THE handshake is commonly done upon meeting, greeting, parting, offering congratulations, expressing gratitude, or completing an agreement. In sports or other competitive activities, it is also done as a sign of good sportsmanship. Its purpose is to convey trust, balance, and equality.
That is the definition of a handshake according to Wikipedia. But the days when a man’s word and handshake were his bond are long gone.
In an era when we don’t say what we mean and mean not what we say, handshakes are just a simple act of decorum without much meaning. They shake hands today and go to war tomorrow.
But it still matters in sports, where there still is a sense of honour, respect, pride and dignity. A handshake is an acknowledgement of that mutual respect before hostilities begin in the fevered pitch of sporting endeavour.
That is why a simple handshake, the refusal of which, has shaken the sports world. That is the reason for the anger and bitter condemnation. That is why Liverpool striker Luis Suarez is being raked through the coals of outrage for his moronic behaviour at Old Trafford last Saturday.
What on earth was he thinking when he snubbed Patrice Evra’s extended hand of reconciliation during the pre-match ritual?
Why couldn’t he just shake Evra’s hand and move on? Provide a closure to the ugly racism row that has riven English football and tarnished the image of the institution that is Liverpool FC.
To make matters worse, he went back on his word, having promised the Liverpool hierarchy that he would shake hands with Evra. So now he is both a “racist and a liar”.
So, why didn’t he? Why the churlish behaviour so unbecoming of a player idolised by a legion of fans the world over?
Sure, Suarez may feel aggrieved that he had been wrongly judged – and he may be right by his own perceptions and values.
What we do know is that Suarez had been found guilty of racially abusing Evra during a Premier League game and was banned for eight matches. He had served the suspension, albeit with ill grace encouraged by manager Kenny Dalglish’s misplaced support, and was expected to have learnt from that experience.
The boy from the slums of Montevideo may be uncultured and unschooled but he has been a professional in Europe long enough to know right from wrong. That such uncouth, petulant behaviour is unworthy of the player, club and game.
Footballers are not paid obscene wages to throw tantrums and behave abominably. We have enough of politicians doing that in everyday life. We don’t need our sports idols following suit.
Suarez could have saved himself and Dalglish all that grief had he swallowed his pride and done the right thing – simply shook hands with Evra.
Just imagine what that would have done for his image and Liverpool FC?
With Old Trafford filled to the brim, and millions more tuning in to watch the game, Suarez could have put a dignified end to the saga.
Had he done that, each and everyone (except the die-hard Man Utd supporters) would have forgiven him and hailed him for being man enough to own up to his blunder.

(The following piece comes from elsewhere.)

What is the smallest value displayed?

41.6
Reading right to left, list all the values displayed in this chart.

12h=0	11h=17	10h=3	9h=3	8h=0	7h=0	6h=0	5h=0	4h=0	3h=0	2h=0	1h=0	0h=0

We all make mistakes but it takes courage to own up to it. Suarez had the chance to repair the damage for the greater good of his club and sport but he blew it.

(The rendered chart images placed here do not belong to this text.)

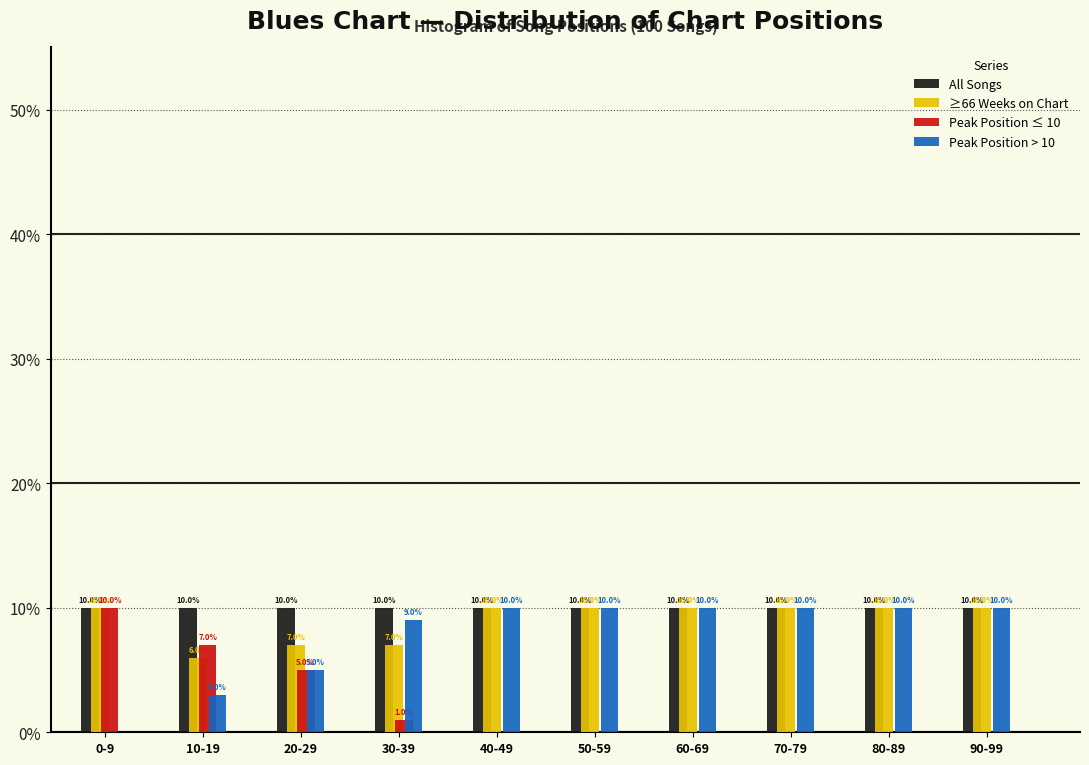

Reading left to right, extract all data points from this chart.

All Songs: 0-9=10.0	10-19=10.0	20-29=10.0	30-39=10.0	40-49=10.0	50-59=10.0	60-69=10.0	70-79=10.0	80-89=10.0	90-99=10.0
≥66 Weeks on Chart: 0-9=10.0	10-19=6.0	20-29=7.0	30-39=7.0	40-49=10.0	50-59=10.0	60-69=10.0	70-79=10.0	80-89=10.0	90-99=10.0
Peak Position ≤ 10: 0-9=10.0	10-19=7.0	20-29=5.0	30-39=1.0	40-49=0.0	50-59=0.0	60-69=0.0	70-79=0.0	80-89=0.0	90-99=0.0
Peak Position > 10: 0-9=0.0	10-19=3.0	20-29=5.0	30-39=9.0	40-49=10.0	50-59=10.0	60-69=10.0	70-79=10.0	80-89=10.0	90-99=10.0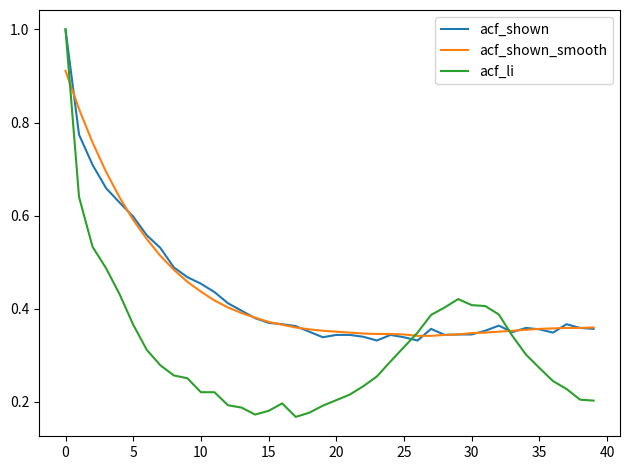

True or false: acf_shown_smooth and acf_li intersect in this chart.

True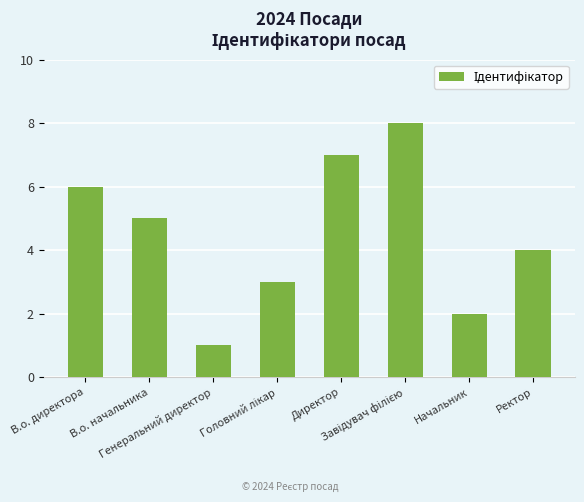

What is the minimum value shown in the chart?

1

Suarez did offer an apology after the game, saying how sorry he was and how he regretted not having shaken hands with Evra.
But it was all too late. The damage to his character had been done. And a written statement, after the fact, is hardly an act of sincere regret. It was, in all likelihood forced on the hot-headed recalcitrant who has put Liverpool in a very bad light.
I have been a Liverpool supporter since the early 70s. I know what the club means to the many of us who hold it dear to our hearts. To see one man tarnish that image because of his intransigence and stupidity is too much to take.
I am all for second chances. Suarez had his on Saturday – but spurned it. Now, Liverpool have a second chance too – to do the right thing to redeem the club’s pride, honour, integrity and reputation, by selling him. The message must be clear – such abhorrent behaviour will not be tolerated. The club and the game are bigger than any individual, no matter how gifted.
Above all else, Liverpool must give credence to their famous tagline “You Will Never Walk Alone”, the true meaning of which is the inclusiveness it embodies.
There is no place for bigotry and racism in that great Red world.